* [Problem requirements]: Arrange the text of the listing as a JSON list of strings, one string per line, with blank lines left out. Leave the pictures out of your answer.

* [Given records]:
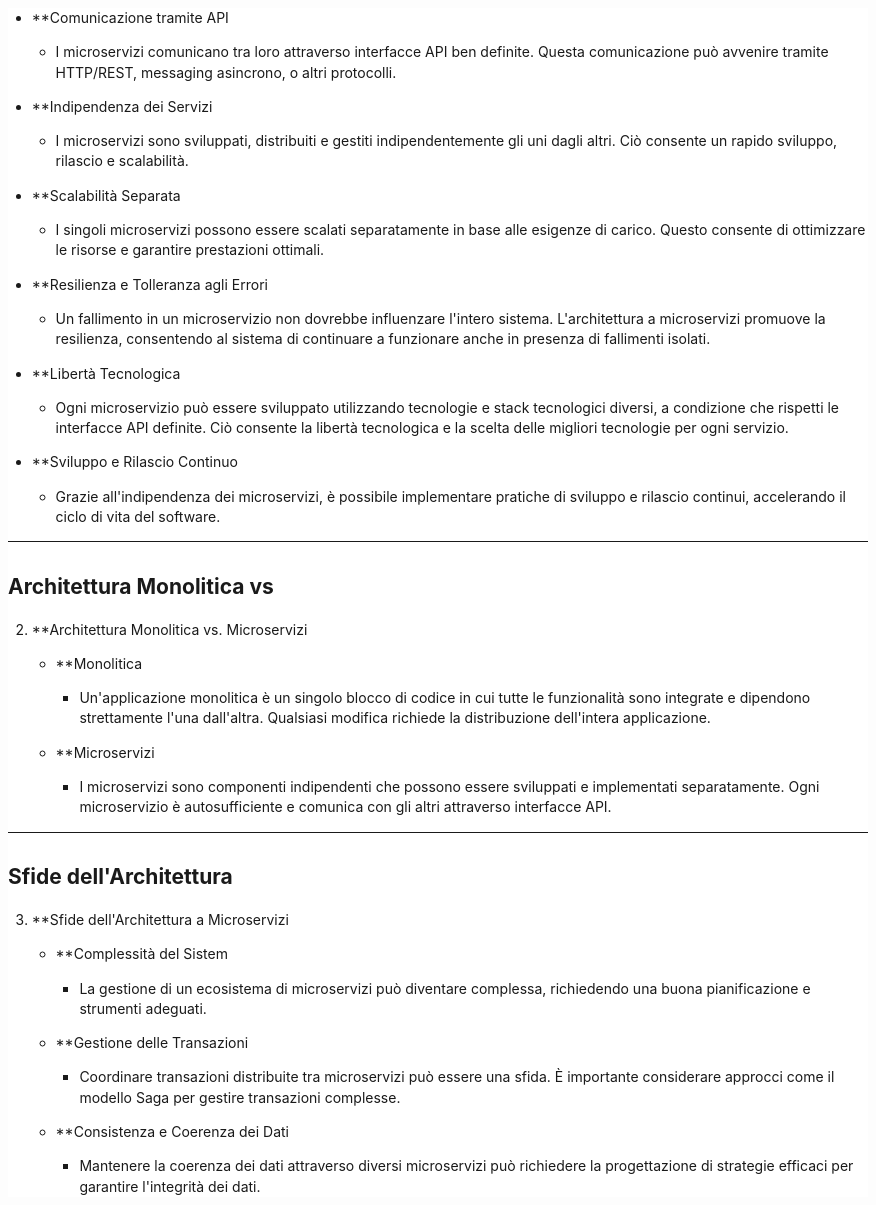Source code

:    - **Comunicazione tramite API
     - I microservizi comunicano tra loro attraverso interfacce API ben definite. Questa comunicazione può avvenire tramite HTTP/REST, messaging asincrono, o altri protocolli.

   - **Indipendenza dei Servizi
     - I microservizi sono sviluppati, distribuiti e gestiti indipendentemente gli uni dagli altri. Ciò consente un rapido sviluppo, rilascio e scalabilità.

   - **Scalabilità Separata
     - I singoli microservizi possono essere scalati separatamente in base alle esigenze di carico. Questo consente di ottimizzare le risorse e garantire prestazioni ottimali.

   - **Resilienza e Tolleranza agli Errori
     - Un fallimento in un microservizio non dovrebbe influenzare l'intero sistema. L'architettura a microservizi promuove la resilienza, consentendo al sistema di continuare a funzionare anche in presenza di fallimenti isolati.

   - **Libertà Tecnologica
     - Ogni microservizio può essere sviluppato utilizzando tecnologie e stack tecnologici diversi, a condizione che rispetti le interfacce API definite. Ciò consente la libertà tecnologica e la scelta delle migliori tecnologie per ogni servizio.

   - **Sviluppo e Rilascio Continuo
     - Grazie all'indipendenza dei microservizi, è possibile implementare pratiche di sviluppo e rilascio continui, accelerando il ciclo di vita del software.

---

## Architettura Monolitica vs

2. **Architettura Monolitica vs. Microservizi
   - **Monolitica
     - Un'applicazione monolitica è un singolo blocco di codice in cui tutte le funzionalità sono integrate e dipendono strettamente l'una dall'altra. Qualsiasi modifica richiede la distribuzione dell'intera applicazione.

   - **Microservizi
     - I microservizi sono componenti indipendenti che possono essere sviluppati e implementati separatamente. Ogni microservizio è autosufficiente e comunica con gli altri attraverso interfacce API.

---

## Sfide dell'Architettura

3. **Sfide dell'Architettura a Microservizi
   - **Complessità del Sistem
     - La gestione di un ecosistema di microservizi può diventare complessa, richiedendo una buona pianificazione e strumenti adeguati.

   - **Gestione delle Transazioni
     - Coordinare transazioni distribuite tra microservizi può essere una sfida. È importante considerare approcci come il modello Saga per gestire transazioni complesse.

   - **Consistenza e Coerenza dei Dati
     - Mantenere la coerenza dei dati attraverso diversi microservizi può richiedere la progettazione di strategie efficaci per garantire l'integrità dei dati.
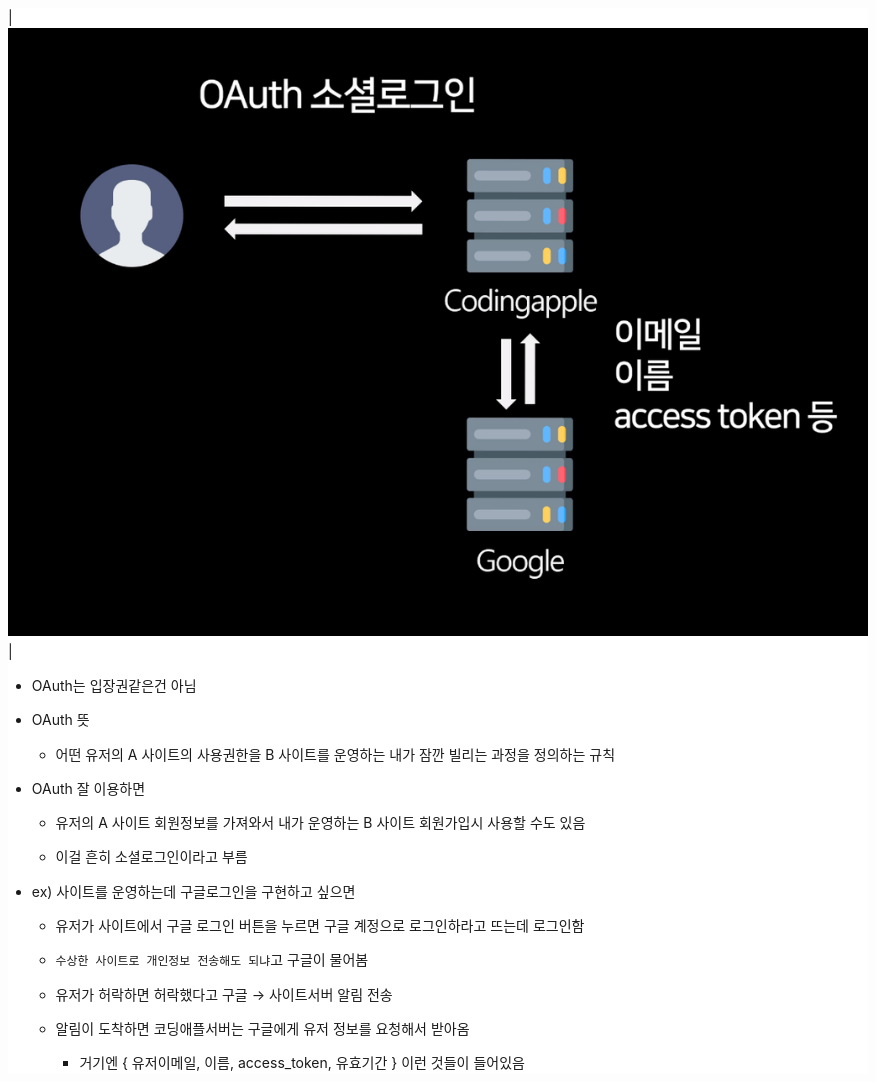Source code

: | ![이미지](./img/04.png) |

- OAuth는 입장권같은건 아님

- OAuth 뜻

  - 어떤 유저의 A 사이트의 사용권한을 B 사이트를 운영하는 내가 잠깐 빌리는 과정을 정의하는 규칙

- OAuth 잘 이용하면

  - 유저의 A 사이트 회원정보를 가져와서 내가 운영하는 B 사이트 회원가입시 사용할 수도 있음

  - 이걸 흔히 소셜로그인이라고 부름

- ex) 사이트를 운영하는데 구글로그인을 구현하고 싶으면

  - 유저가 사이트에서 구글 로그인 버튼을 누르면 구글 계정으로 로그인하라고 뜨는데 로그인함

  - `수상한 사이트로 개인정보 전송해도 되냐`고 구글이 물어봄

  - 유저가 허락하면 허락했다고 구글 → 사이트서버 알림 전송

  - 알림이 도착하면 코딩애플서버는 구글에게 유저 정보를 요청해서 받아옴

    - 거기엔 { 유저이메일, 이름, access_token, 유효기간 } 이런 것들이 들어있음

* [Completed exercise]:
[
  "Source code",
  ":    - **Comunicazione tramite API",
  "     - I microservizi comunicano tra loro attraverso interfacce API ben definite. Questa comunicazione può avvenire tramite HTTP/REST, messaging asincrono, o altri protocolli.",
  "   - **Indipendenza dei Servizi",
  "     - I microservizi sono sviluppati, distribuiti e gestiti indipendentemente gli uni dagli altri. Ciò consente un rapido sviluppo, rilascio e scalabilità.",
  "   - **Scalabilità Separata",
  "     - I singoli microservizi possono essere scalati separatamente in base alle esigenze di carico. Questo consente di ottimizzare le risorse e garantire prestazioni ottimali.",
  "   - **Resilienza e Tolleranza agli Errori",
  "     - Un fallimento in un microservizio non dovrebbe influenzare l'intero sistema. L'architettura a microservizi promuove la resilienza, consentendo al sistema di continuare a funzionare anche in presenza di fallimenti isolati.",
  "   - **Libertà Tecnologica",
  "     - Ogni microservizio può essere sviluppato utilizzando tecnologie e stack tecnologici diversi, a condizione che rispetti le interfacce API definite. Ciò consente la libertà tecnologica e la scelta delle migliori tecnologie per ogni servizio.",
  "   - **Sviluppo e Rilascio Continuo",
  "     - Grazie all'indipendenza dei microservizi, è possibile implementare pratiche di sviluppo e rilascio continui, accelerando il ciclo di vita del software.",
  "---",
  "## Architettura Monolitica vs",
  "2. **Architettura Monolitica vs. Microservizi",
  "   - **Monolitica",
  "     - Un'applicazione monolitica è un singolo blocco di codice in cui tutte le funzionalità sono integrate e dipendono strettamente l'una dall'altra. Qualsiasi modifica richiede la distribuzione dell'intera applicazione.",
  "   - **Microservizi",
  "     - I microservizi sono componenti indipendenti che possono essere sviluppati e implementati separatamente. Ogni microservizio è autosufficiente e comunica con gli altri attraverso interfacce API.",
  "---",
  "## Sfide dell'Architettura",
  "3. **Sfide dell'Architettura a Microservizi",
  "   - **Complessità del Sistem",
  "     - La gestione di un ecosistema di microservizi può diventare complessa, richiedendo una buona pianificazione e strumenti adeguati.",
  "   - **Gestione delle Transazioni",
  "     - Coordinare transazioni distribuite tra microservizi può essere una sfida. È importante considerare approcci come il modello Saga per gestire transazioni complesse.",
  "   - **Consistenza e Coerenza dei Dati",
  "     - Mantenere la coerenza dei dati attraverso diversi microservizi può richiedere la progettazione di strategie efficaci per garantire l'integrità dei dati.",
  "Source code",
  ": | ![이미지](./img/04.png) |",
  "- OAuth는 입장권같은건 아님",
  "- OAuth 뜻",
  "  - 어떤 유저의 A 사이트의 사용권한을 B 사이트를 운영하는 내가 잠깐 빌리는 과정을 정의하는 규칙",
  "- OAuth 잘 이용하면",
  "  - 유저의 A 사이트 회원정보를 가져와서 내가 운영하는 B 사이트 회원가입시 사용할 수도 있음",
  "  - 이걸 흔히 소셜로그인이라고 부름",
  "- ex) 사이트를 운영하는데 구글로그인을 구현하고 싶으면",
  "  - 유저가 사이트에서 구글 로그인 버튼을 누르면 구글 계정으로 로그인하라고 뜨는데 로그인함",
  "  - `수상한 사이트로 개인정보 전송해도 되냐`고 구글이 물어봄",
  "  - 유저가 허락하면 허락했다고 구글 → 사이트서버 알림 전송",
  "  - 알림이 도착하면 코딩애플서버는 구글에게 유저 정보를 요청해서 받아옴",
  "    - 거기엔 { 유저이메일, 이름, access_token, 유효기간 } 이런 것들이 들어있음"
]